Our sick days are called “unexcused absences”–we get paid for up to 6 days per 12 month period, and they count against our attendance record. After 7 days any medically related absence gets handled as a disability. There is also FMLA time available. I don’t know how management would deal with an absence longer than 6 months.
I’ve donated leave before, like you, I never heard who else did or did not. Our sick leave and vacation time are lumped together; since that’s the case, a ‘mental health day’ is really just someone taking the day off. I don’t see why that should bother me.
It’s easier for me to take a day here and there when it looks like I’m going to have a relatively light work week, rather than plan out weeks ahead of time when I take a day off and it means that I’m in a better position to judge if I can get away for the day.
My firm does not have such a policy, we’re a law firm with less than 50 employees.
We get five sick days a year. They don’t carry over from year to year, so there is no incentive to “save” them for a potential catastrophe. So, when I’m sick I stay home. Or when my disabled husband has doctor’s appointments, I take the time off. Thanks to one bad cold (mine) and a dozen doctor’s appointments (his) I’ve used up all my sick time and most of my vacation time for the year already. If I get sick again before December 31, I’ll stay home, I just won’t get paid for it. I’m not dragging my carcass into the office, spreading my germs and not getting anything done, I’m too old for that nonsense.

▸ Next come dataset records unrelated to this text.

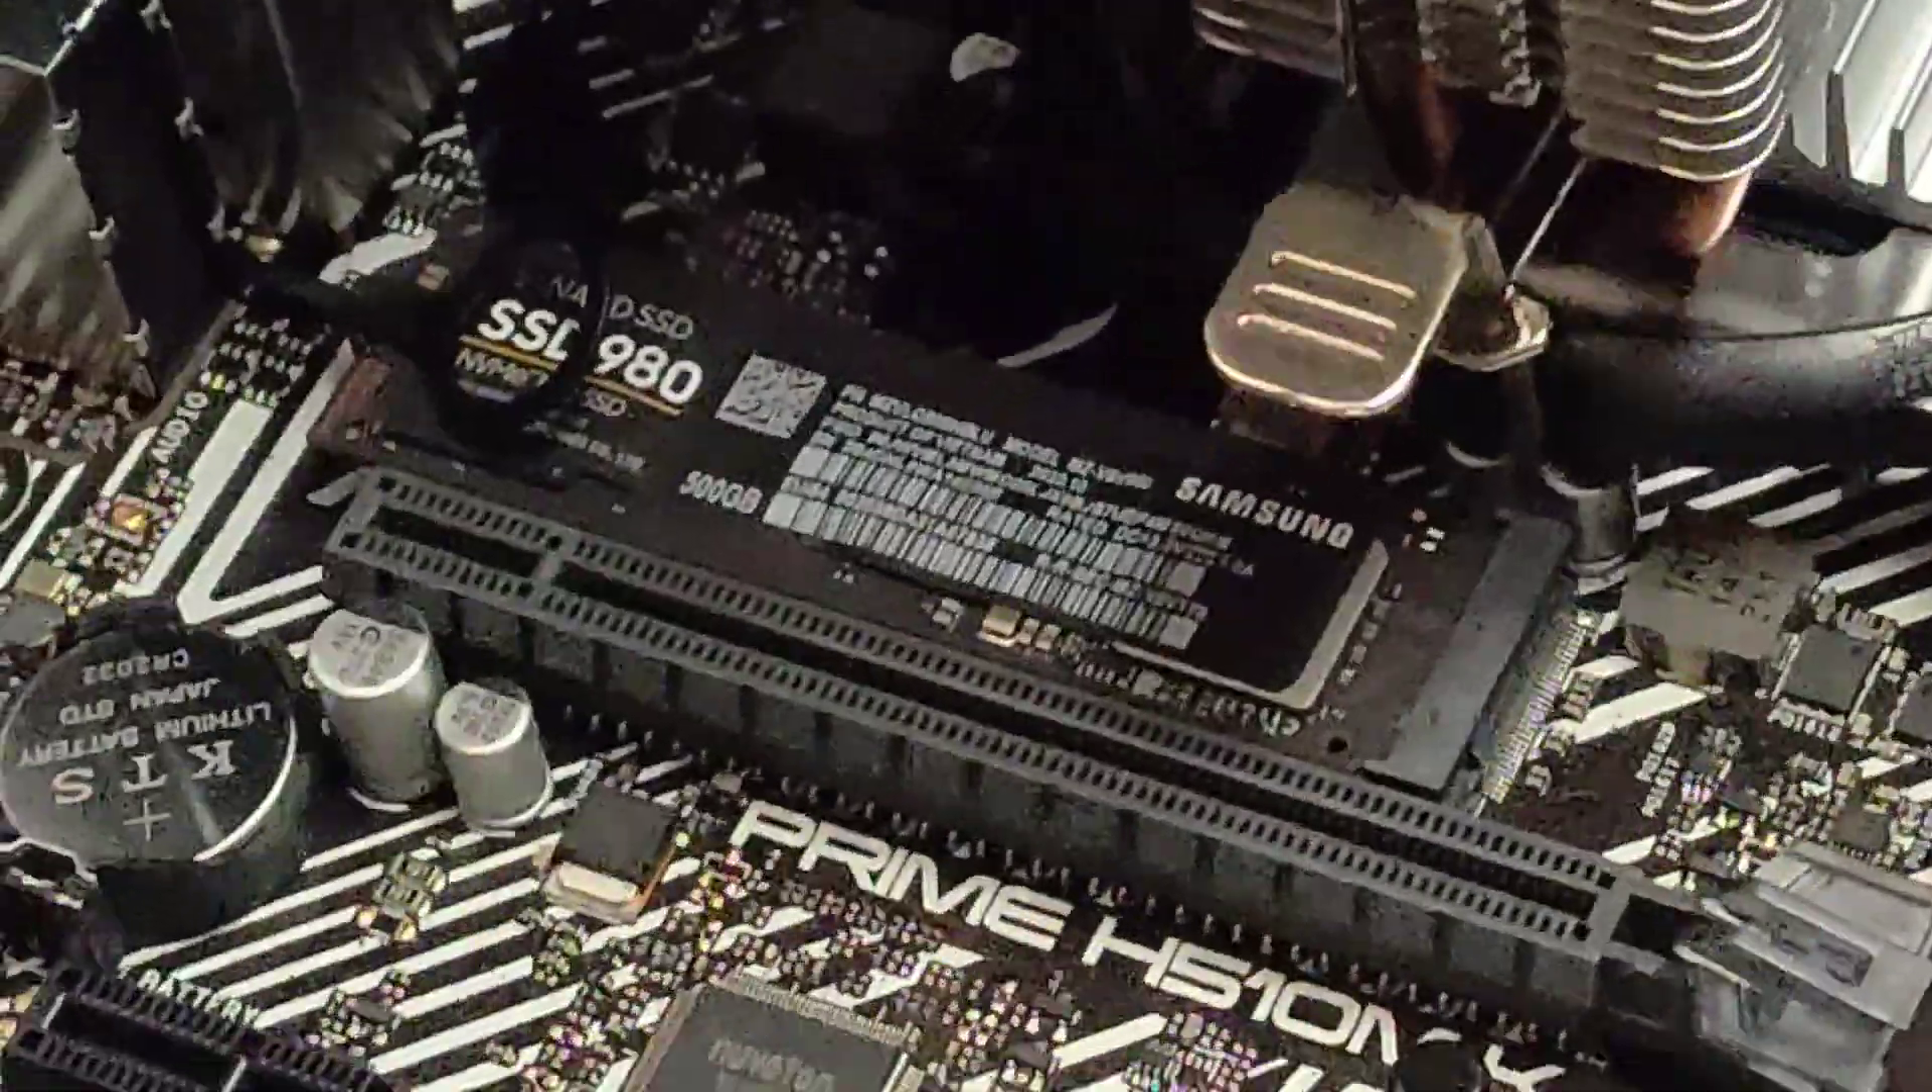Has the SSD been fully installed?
Yes.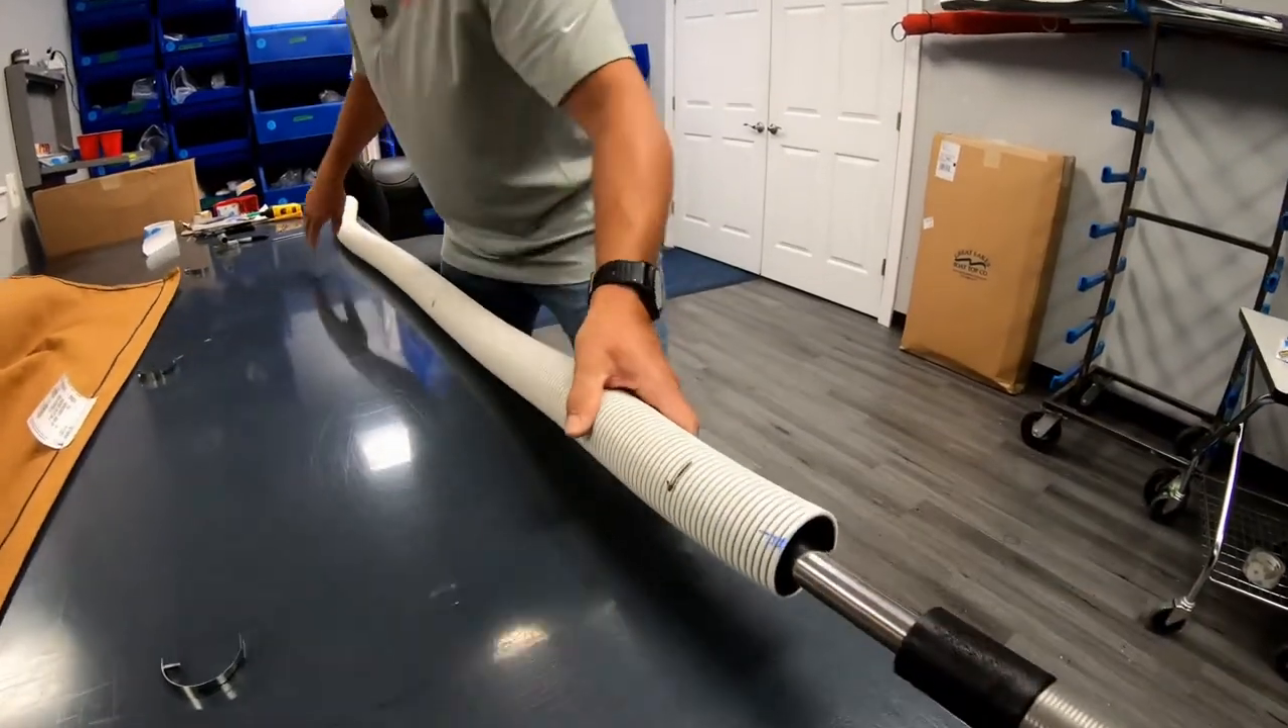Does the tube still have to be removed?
Yes.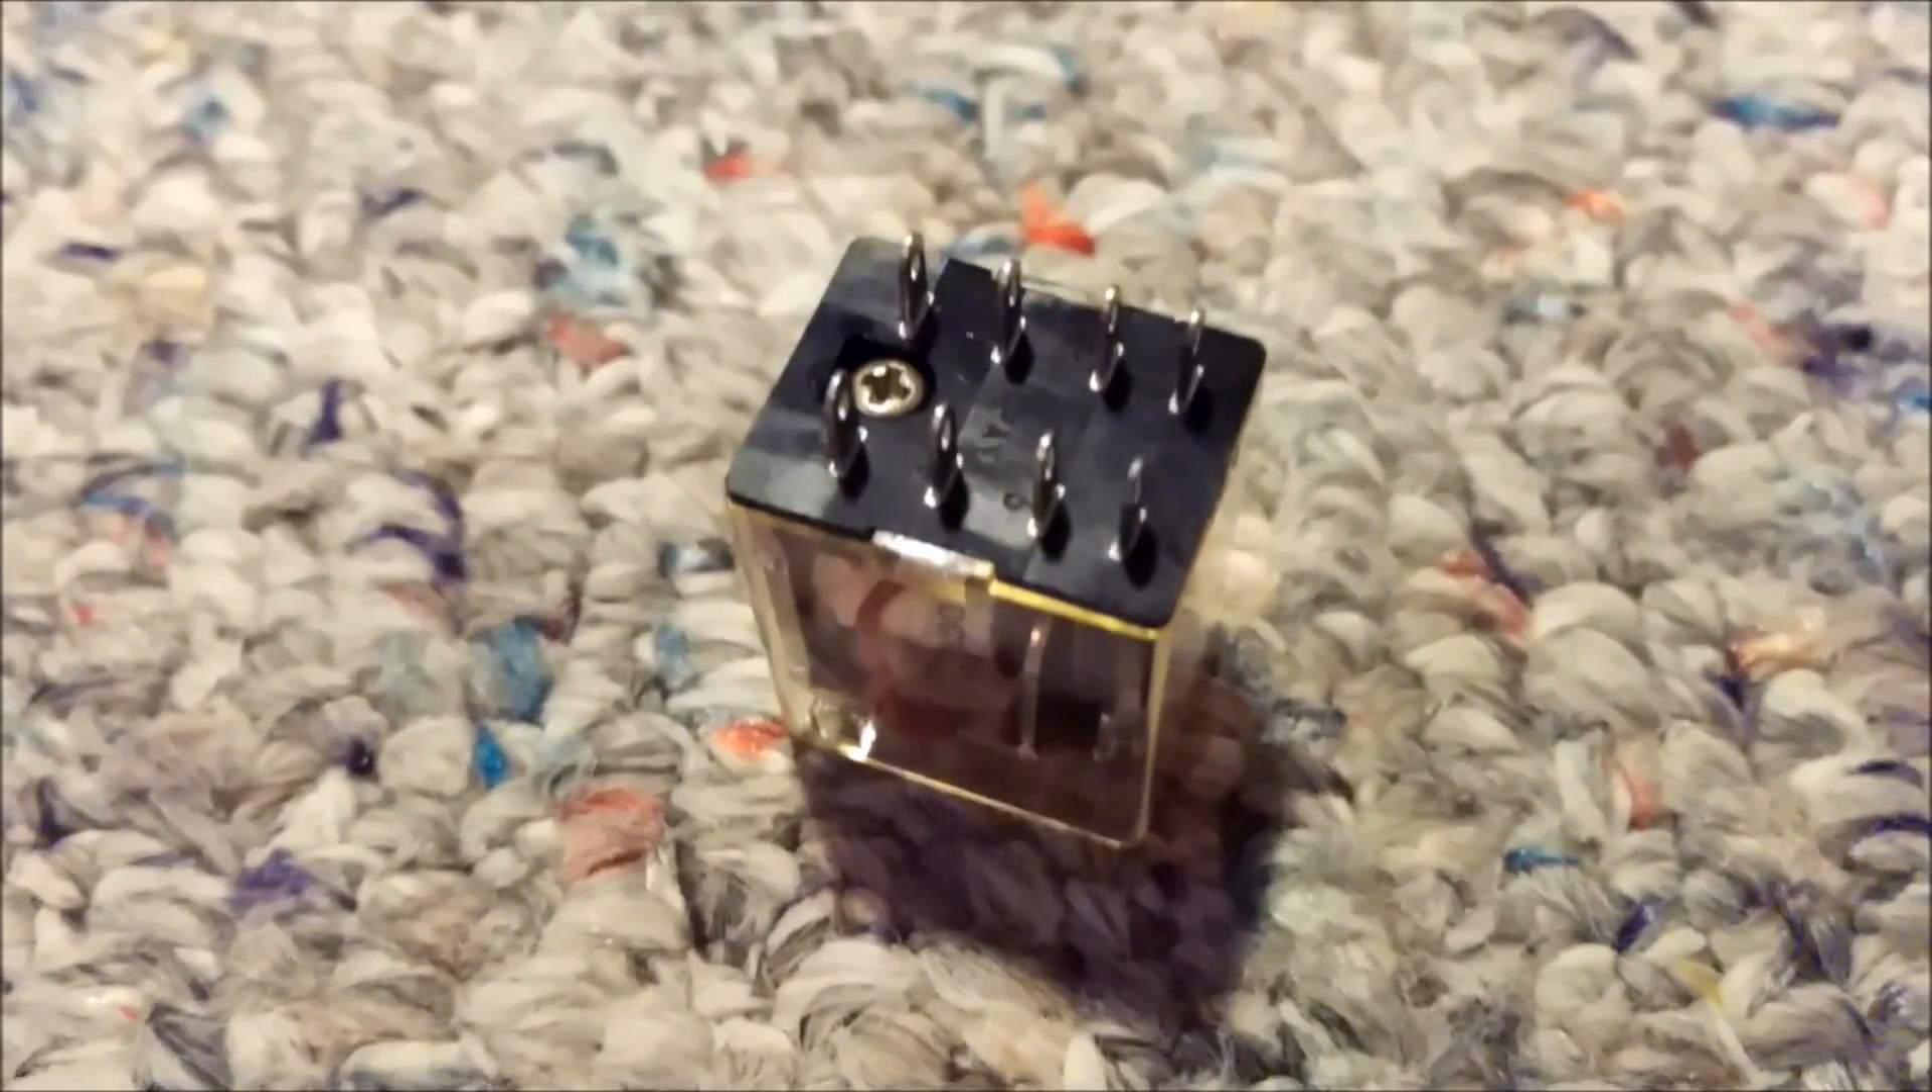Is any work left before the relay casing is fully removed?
Yes.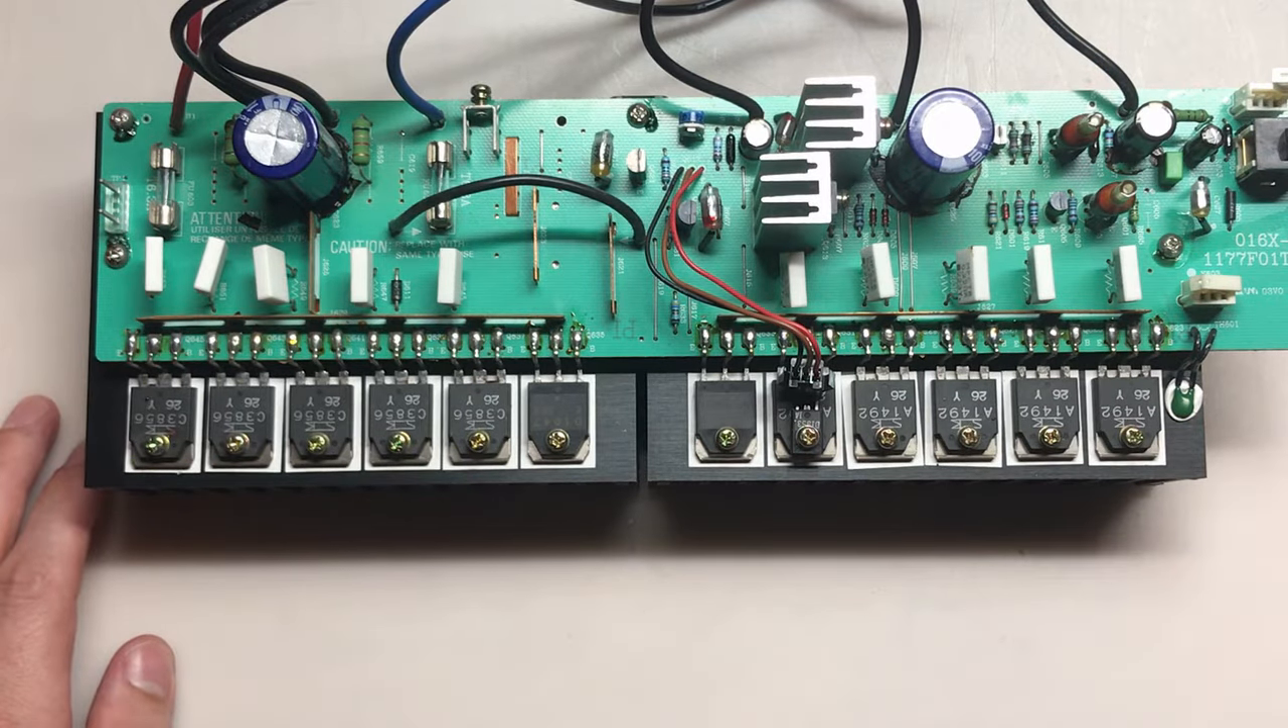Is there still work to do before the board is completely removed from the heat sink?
Yes.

At my last job a group of us decided to chip in vacation days for a coworker whose dad was dying out of state. She was an important part of the team and everyone liked her, but her position was structured so she didn’t get paid time off so she wouldn’t have been able to go be with him at all without some help. In the end we managed to scratch together about three weeks of time at her pay rate and I’m glad we made the effort. No one asked us to do it, but as a group we all had a lot more banked time than we were probably going to use that year so it made sense to pass it on and do the good deed.
How does sick leave and holiday work in Australia? Do you get separate amounts of both, like the Americans?
In Spain we don’t get an amount of “sick days” as a benefit, so the question is about something which can’t come up; if you’re sick you’re sick; doesn’t mean you can go on sick leave forever and still get paid in full, but it works very differently from the US. Vacation is non-transferrable; unpaid or reduced-pay home leave is granted on a person-by-person basis and therefore non-transferable.